Since AI and machine learning incorporated into products,
I have got interested in thinking about how to improve UX design using the new technology. As I keep learning and trying to solve more problems to come, I found that it’s a challenge for UXers to understand deeply like engineers. Although there are various materials about AI and machine learning, here I want to share some designer-friendly and useful resources to broaden our knowledge.
Understanding AI and Machine Learning
AI and machine learning are more challenging to work with than current programming logic because it applies the statistical framework to produce results. While it was not easy to grasp the concept, the following materials are more understandable comparing to engineering-focused explanations.

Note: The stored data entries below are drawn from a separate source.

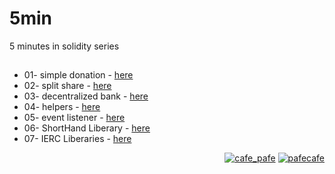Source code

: # 5min
5 minutes in solidity series

##

- 01- simple donation - [here](https://github.com/mosi-sol/5min/tree/main/01-simple-donation) 
- 02- split share - [here](https://github.com/mosi-sol/5min/tree/main/02-Split-Share) 
- 03- decentralized bank - [here](https://github.com/mosi-sol/5min/tree/main/03-decentralized-bank) 
- 04- helpers - [here](https://github.com/mosi-sol/5min/tree/main/03-decentralized-bank) 
- 05- event listener - [here](https://github.com/mosi-sol/5min/tree/main/05-Event-Listener) 
- 06- ShortHand Liberary - [here](https://github.com/mosi-sol/5min/tree/main/06-Shorthand) 
- 07- IERC Liberaries - [here](https://github.com/mosi-sol/5min/tree/main/07-IERC%20Lib) 

<p align="right"> 
    <a href="https://github.com/mosi-sol/5min" target="blank">
    <img src="https://img.shields.io/badge/5%20min-series-blue?style=flat" alt="cafe_pafe" /></a> 
    <a href="https://github.com/mosi-sol/5min" target="blank">
    <img src="https://img.shields.io/github/license/mosi-sol/live-contracts" alt="pafecafe" /></a>                                  
</p>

Machine Learning for Designers
Author Patrick Hebron not only introduces you to contemporary machine learning systems but also provides a conceptual framework to help you integrate machine-learning capabilities into your user-facing designs.
A Visual Introduction to Machine Learning
Machine learning explained in interactive visualizations. If you keep scrolling, you can understand the way of how a data set becomes a machine learning model to distinguish homes in New York from homes in San Francisco with interactive visualizations. Also, if you go to http://www.r2d3.us/, you can explore more concepts.
An Executive’s Guide to AI | McKinsey & Company
This guide covers the overview of history and business use cases of machine learning and deep learning. With rich visualizations, you can easily understand what it is, when to use it and how it works.
Google AI Adventures — YouTube
If you pursue the more technical understanding of AI and Machine learning, there’s no other way to see materials that cover inside of its technology. I recommend Google AI adventures videos which are easily accessible to programming methods.
Exploring Creative AI Experiments
Google AI experiments provide inspiring experimental works using machine learning API. You can imagine creative possibilities by exploring deep learning based pictures, drawings, language, music. Also, it’s possible to launch them and get the code.
Embracing Predictive Recommendations and Personalization
UXers have already got used to machine learning features such as predictive recommendations and personalization. The cognitive scientist, Kristie Fisher suggests four principles to consider when introducing ML features into a UI for a right balance between habituation-friendly UI and algorithmically-generated recommendations.
Machine Learning to Evolve the Human-Computer Relationship
Microsoft has addressed the relationship problem between the user and machine learning system. The process based on the company’s governing principles for AI design had included the relationship should evolve and adapt to users.